M&S’s Sparkle Is More Like a Fizzle
Reviving the chain needs more than closing shops.
Marks & Spencer Group Plc rebranded itself as Markle & Sparkle over the weekend, in honor of the royal wedding. But with so much work in progress, for investors, any celebrations are likely to fall flat.
The company will step up the pace of store closures when it announces its annual earnings on Wednesday, Bloomberg News reported.
Although the amount of capacity coming out of the company’s estate is unlikely to change from what’s already been announced — 100 to 110 stores, or about 25 percent of clothing and home space — it’s likely that more of the reduction may come through store closures, rather than relocations.
Although shuttering shops is likely to grab the headlines, it doesn’t capture the whole story of what is happening at the high street stalwart.
Archie Norman, the chairman who is driving the transformation, is also set to invest in fulfillment centers to speed up online delivery times. He will also carry on revitalizing the supply chain for clothing, according to the strategy he set out last November.
M&S wants a third of its clothing and homeware sales to be online in the medium term, compared to 20 percent at the moment. As I’ve noted before, European retailers are racing to bolster their online operations. That all means more spending. Some of M&S’s online bill will be met by cost cuts elsewhere, but the retailer won’t be immune from the need to dig deep.
For long-suffering M&S investors, this all sounds familiar.

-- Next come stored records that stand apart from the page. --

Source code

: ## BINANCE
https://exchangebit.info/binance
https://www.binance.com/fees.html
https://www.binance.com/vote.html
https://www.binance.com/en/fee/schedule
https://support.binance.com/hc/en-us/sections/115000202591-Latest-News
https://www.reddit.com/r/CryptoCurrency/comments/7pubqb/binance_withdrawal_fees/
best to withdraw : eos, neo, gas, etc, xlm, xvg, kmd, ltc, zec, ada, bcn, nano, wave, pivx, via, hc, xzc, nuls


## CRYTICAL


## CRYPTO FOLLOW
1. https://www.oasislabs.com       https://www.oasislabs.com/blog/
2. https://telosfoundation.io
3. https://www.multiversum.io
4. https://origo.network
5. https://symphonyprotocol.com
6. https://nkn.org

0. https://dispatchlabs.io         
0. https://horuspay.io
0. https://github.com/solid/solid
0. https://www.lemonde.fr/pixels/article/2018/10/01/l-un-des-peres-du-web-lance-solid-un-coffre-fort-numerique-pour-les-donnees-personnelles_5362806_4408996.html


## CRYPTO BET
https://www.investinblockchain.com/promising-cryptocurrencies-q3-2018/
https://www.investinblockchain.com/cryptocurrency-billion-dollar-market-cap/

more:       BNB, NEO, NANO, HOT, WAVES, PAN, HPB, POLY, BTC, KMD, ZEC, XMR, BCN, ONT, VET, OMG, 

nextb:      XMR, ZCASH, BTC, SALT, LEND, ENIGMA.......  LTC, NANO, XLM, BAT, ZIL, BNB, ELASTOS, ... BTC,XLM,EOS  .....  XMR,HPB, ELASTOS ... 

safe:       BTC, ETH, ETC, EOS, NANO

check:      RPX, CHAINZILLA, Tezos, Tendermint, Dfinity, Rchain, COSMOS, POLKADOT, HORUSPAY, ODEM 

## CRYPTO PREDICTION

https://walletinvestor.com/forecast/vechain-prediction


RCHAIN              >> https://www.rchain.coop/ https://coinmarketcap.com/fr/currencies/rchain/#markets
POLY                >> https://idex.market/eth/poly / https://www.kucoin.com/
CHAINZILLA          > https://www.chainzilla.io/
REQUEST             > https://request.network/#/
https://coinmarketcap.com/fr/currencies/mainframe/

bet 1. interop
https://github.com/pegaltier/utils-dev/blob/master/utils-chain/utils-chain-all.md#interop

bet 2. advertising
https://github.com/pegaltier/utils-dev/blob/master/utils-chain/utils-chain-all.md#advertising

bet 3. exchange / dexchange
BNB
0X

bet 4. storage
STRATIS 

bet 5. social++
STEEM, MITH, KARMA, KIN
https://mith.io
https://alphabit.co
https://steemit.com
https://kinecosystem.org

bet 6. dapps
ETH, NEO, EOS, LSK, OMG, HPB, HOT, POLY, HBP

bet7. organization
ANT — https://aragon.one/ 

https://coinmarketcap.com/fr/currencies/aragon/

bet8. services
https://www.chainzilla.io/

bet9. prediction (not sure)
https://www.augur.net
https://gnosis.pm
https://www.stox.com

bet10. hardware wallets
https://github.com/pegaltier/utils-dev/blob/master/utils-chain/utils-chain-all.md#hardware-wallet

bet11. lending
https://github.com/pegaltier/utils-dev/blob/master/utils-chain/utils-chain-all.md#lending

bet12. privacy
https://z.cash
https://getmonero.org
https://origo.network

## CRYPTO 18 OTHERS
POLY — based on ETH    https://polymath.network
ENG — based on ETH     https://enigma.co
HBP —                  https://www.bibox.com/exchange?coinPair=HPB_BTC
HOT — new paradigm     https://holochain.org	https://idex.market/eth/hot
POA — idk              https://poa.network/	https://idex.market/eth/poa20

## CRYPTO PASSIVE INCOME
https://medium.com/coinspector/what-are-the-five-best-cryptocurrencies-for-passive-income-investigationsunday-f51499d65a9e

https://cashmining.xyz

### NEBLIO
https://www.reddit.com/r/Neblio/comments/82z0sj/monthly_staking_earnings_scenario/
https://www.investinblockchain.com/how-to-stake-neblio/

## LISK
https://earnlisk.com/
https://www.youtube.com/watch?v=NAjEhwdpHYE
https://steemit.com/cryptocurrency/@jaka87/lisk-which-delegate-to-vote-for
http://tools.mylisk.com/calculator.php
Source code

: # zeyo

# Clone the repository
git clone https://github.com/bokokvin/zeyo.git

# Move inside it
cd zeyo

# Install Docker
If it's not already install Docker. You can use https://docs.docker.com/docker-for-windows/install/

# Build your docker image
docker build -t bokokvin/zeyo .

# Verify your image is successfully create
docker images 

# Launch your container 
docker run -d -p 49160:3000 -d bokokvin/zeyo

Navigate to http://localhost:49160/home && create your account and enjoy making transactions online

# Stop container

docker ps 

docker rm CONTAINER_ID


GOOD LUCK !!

Former chief executive officer Marc Bolland spent about 3 billion pounds ($4 billion) trying to overhaul systems and logistics, including building a state-of-the art warehouse in Castle Donington, England. If yet more modernization is needed, that raises questions about the value of this investment. A write-down could be on the cards.
Norman and CEO Steve Rowe have made a good start in tackling overvalued assets. But their two rounds of big write-downs have mostly focused on both the U.K. store network and the overseas footprint.
A faster pace of domestic store closures means there could be more to come this time round. The company still had 4.8 billion of property, plant and equipment on its balance sheet at April 1, 2017, compared with 5 billion at the year earlier period.
But at some point, the value of M&S’s infrastructure and logistics investment also needs to be tested. It’s possible it is still too early for this process, but this is a shoe that is ready to drop.
M&S shares rose more than 2 percent early Monday, reflecting investor enthusiasm for accelerated store closures and the appointment of new non-executive directors, including Katie Bickerstaffe, a highly respected former Dixons Carphone Plc executive.
But they are still down 25 percent over the past year, and the company could fall out of the FTSE 100 Index.
They trade on a forward price earnings ratio of 11.2 times, a deserved discount to Next’s 13.6 times.
Though taking an ax to the store estate is welcome, M&S needs to do the same to its balance sheet.